A winter storm has dumped several inches of snow across the Northeast on Friday after producing more than a half-foot of snow for areas of Kentucky and Tennessee on Thursday. This snowstorm is now headed toward the Canadian Maritimes and could become North America's first "bomb cyclone" of 2022.
Localized bands of heavier snow during the Friday morning commute were producing snowfall rates between 1 and 2 inches per hour from the New York City tri-state area to southeastern New England.

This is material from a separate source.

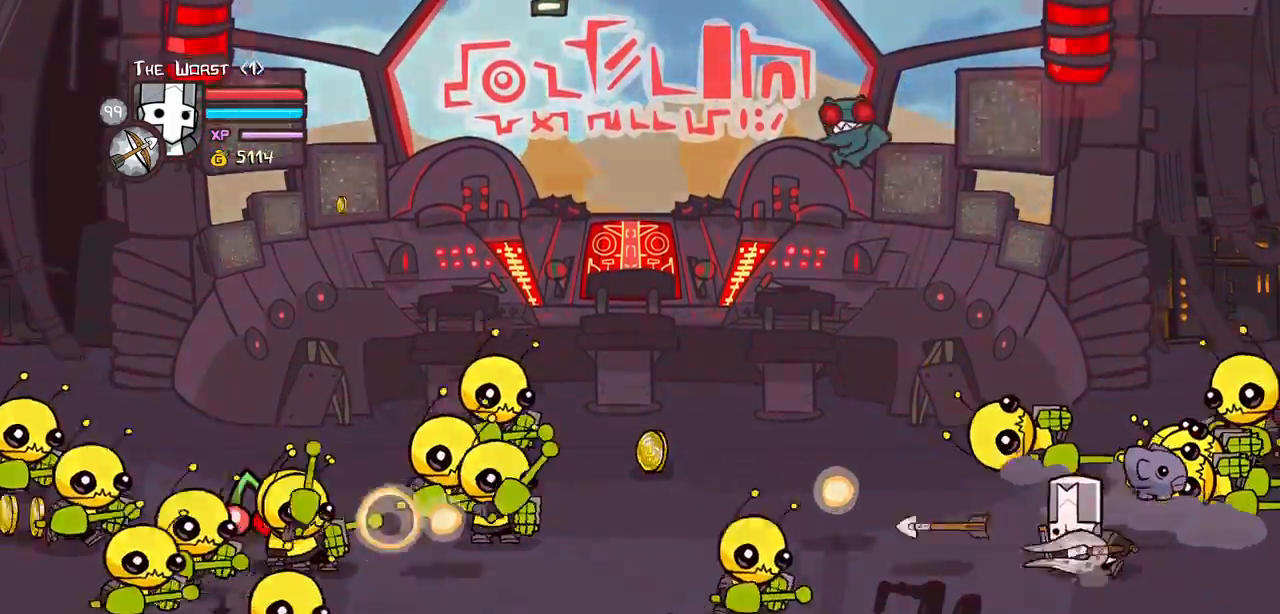
{"keys": ["right", "up"], "events": [[134, "item", "down"], [184, "down", "up"], [234, "item", "up"], [234, "up", "down"], [334, "right", "down"], [367, "left", "up"]]}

Most accumulations along the Interstate 95 corridor ranged from 3 to 8 inches, but parts of New England picked up a foot or more.
The highest snow totals as of Friday morning were in parts of Connecticut, northern Rhode Island and eastern Massachusetts, where 9 to 13 inches piled up since late Thursday night.
New York's Central Park had picked up 5.5 inches of snow as of 7 a.m. Eastern time Friday morning, while La Guardia Airport in Queens reported 8.4 inches of snow.
Philadelphia measured 2.9 inches of snow, with a slightly lower total of 2.6 inches recorded in Washington. Baltimore reported 3 inches of snow.
Snow has ended for the mid-Atlantic region, but parts of eastern and northern New England will continue to snowfall into Friday afternoon.
Gusty winds are also possible near the New England coast as this low-pressure system strengthens offshore.
Snowfall totals might be the heaviest for Downeast Maine because of its proximity to the strengthening low offshore.
A Blizzard Warning is even in effect for coastal Washington County in Downeast Maine because of the combination of gusty winds and heavy snowfall, which could add up to 8 to 12 inches or more by Friday night.
The winter storm will pull away from the northeastern U.S. Friday evening, bringing an end to the snow across coastal and eastern Maine by midnight or so.
However, this system could become the first "bomb cyclone" of 2022 for North America as it approaches the Canadian Maritimes Friday night into Saturday morning. In order for a system to be considered a bomb cyclone, the central atmospheric pressure has to drop 24 millibars within 24 hours.
Major travel delays reported
Travelers using interstates, airports and trains were greeted by delays on Thursday, and the travel headaches will likely continue into the start of the weekend.
FlightAware reported more than 2,200 flights were canceled on Thursday, and a similar amount had already been canceled as of Friday morning.
Snow was causing rush-hour headaches up and down the Interstate 95 corridor of the Northeast on Friday morning.
Traffic trouble spots on Friday include the I-95 corridor, I-87 in eastern New York and I-90 from Albany, New York, to Boston.
Massachusetts transportation officials said they’ll have around 2,500 snow removal and treatment vehicles working during the storm.
In addition to the roadways, delays are expected along rail lines from the mid-Atlantic into New England.
Amtrak announced modified schedules for lines along the Eastern Seaboard from Boston to Norfolk, Virginia.